• Textauszug:
-.-.-
Nachspeise für jeden Geschmack
Die Nachspeise bzw. der Nachtisch in der usbekischen Küche wird hauptsächlich davon bestimmt, was das saisonale reiche Angebot an Obst und Früchten, daneben auch die Gastfreundschaft und Gastgeberkunst verfügbar macht. Das bedeutet, dass in den entsprechenden Jahreszeiten der Tisch von der Üppigkeit der aufgetischten Früchte beinahe zusammenbricht; im anderen Fall kann als Dessert eine Palette getrockneten Obstes oder fein gebackene Kuchen sowie köstliche Süßigkeiten samt Konfitüren gereicht werden. Außer Frischobst kann man in Usbekistan nicht weniger feine Desserts kosten. Dabei sind aus Eierteig gebackene Leckereien und Kekse wie Qusch-tili, Bugirsoq, Chak-chak, Pachlawa usw. am bekanntesten. Hinzu kommen etliche Leckerbissen und Süßigkeiten nach alten Rezepten, die jedoch nur zu bestimmten Anlässen oder Jahreszeiten zubereitet werden: Chalwa - der kleine Bruder des „türkischen Honig“: davon gibt es Dutzende Arten. Chalwaitar, ein cremiger Mehlbrei mit Zucker und Öl, leicht gekocht und gebraten. Sumalak, eine rituelle Speise zum Nawroz-Fest, aus Mehl, Weizensprossen, Öl und Wasser einen Tag lang gekocht. Nischolda, eine aus Zucker, Eiweiß und dem Sud der Seifenwurzelpflanze geschlagene Schaummasse.
Getränke und Teezeremonie
Tee ist in Usbekistan genauso ein „unantastbarer“ Bestandteil wie Brot bei Mahlzeiten. Tee gilt zwar primär als Getränk, aber beim Essen werden ihm viele andere „Funktionen“ beigemessen, wie Pausenfüller, Begrüßungsmittel, Gesprächsbelebung, Themenwechsel sowie symbolischer Hinweis auf Ehre und Ergebenheit. In Usbekistan wird beim Essen generell der Tee, meist grüner, in großen Kannen zubereitet und aus zierlichen Teeschalen getrunken. Allerdings kommen in Familien heute auch Kaffee, Milch, gefiltertes Wasser sowie Saft und Kompott in Mode. Usbekistan ist kein Kaffeeland, und Kaffee wird hier in der Regel als „instant“ aus löslichem Kaffeepulver getrunken. Säfte, Limonade oder Kompott werden meistens zur heißen Jahreszeit getrunken, und im Sommer bekommt man ebenso überall traditionelle Getränke wie Ayran oder Qumiz (Pferdemilch) angeboten.
-.-.-
• Zu erledigen: Schreib aus dem Textauszug wortwörtlich ab: Setz bei den Worten „Getränke und Teezeremonie“ ein und hör nach „Qumiz (Pferdemilch) angeboten.“ auf. Die Einträge haben mit dem Textauszug nichts zu tun.

• Aufgelistete Einträge:
-.-.-
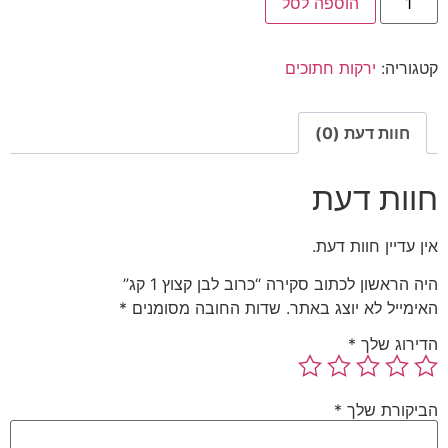
הוספה לסל
קטגוריה:
ירקות חתוכים
חוות דעת (0)
חוות דעת
אין עדיין חוות דעת.
היה הראשון לכתוב סקירה “כרוב לבן קצוץ 1 קג”
האימייל לא יוצג באתר.
שדות החובה מסומנים
*
הדירוג שלך
*
הביקורת שלך
*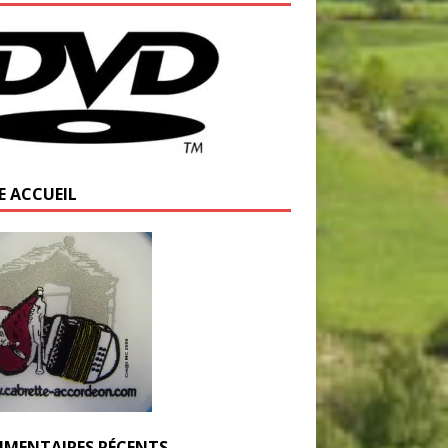
E ACCUEIL
MENTAIRES RÉCENTS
-.-.-
• Ergebnis:
Getränke und Teezeremonie
Tee ist in Usbekistan genauso ein „unantastbarer“ Bestandteil wie Brot bei Mahlzeiten. Tee gilt zwar primär als Getränk, aber beim Essen werden ihm viele andere „Funktionen“ beigemessen, wie Pausenfüller, Begrüßungsmittel, Gesprächsbelebung, Themenwechsel sowie symbolischer Hinweis auf Ehre und Ergebenheit. In Usbekistan wird beim Essen generell der Tee, meist grüner, in großen Kannen zubereitet und aus zierlichen Teeschalen getrunken. Allerdings kommen in Familien heute auch Kaffee, Milch, gefiltertes Wasser sowie Saft und Kompott in Mode. Usbekistan ist kein Kaffeeland, und Kaffee wird hier in der Regel als „instant“ aus löslichem Kaffeepulver getrunken. Säfte, Limonade oder Kompott werden meistens zur heißen Jahreszeit getrunken, und im Sommer bekommt man ebenso überall traditionelle Getränke wie Ayran oder Qumiz (Pferdemilch) angeboten.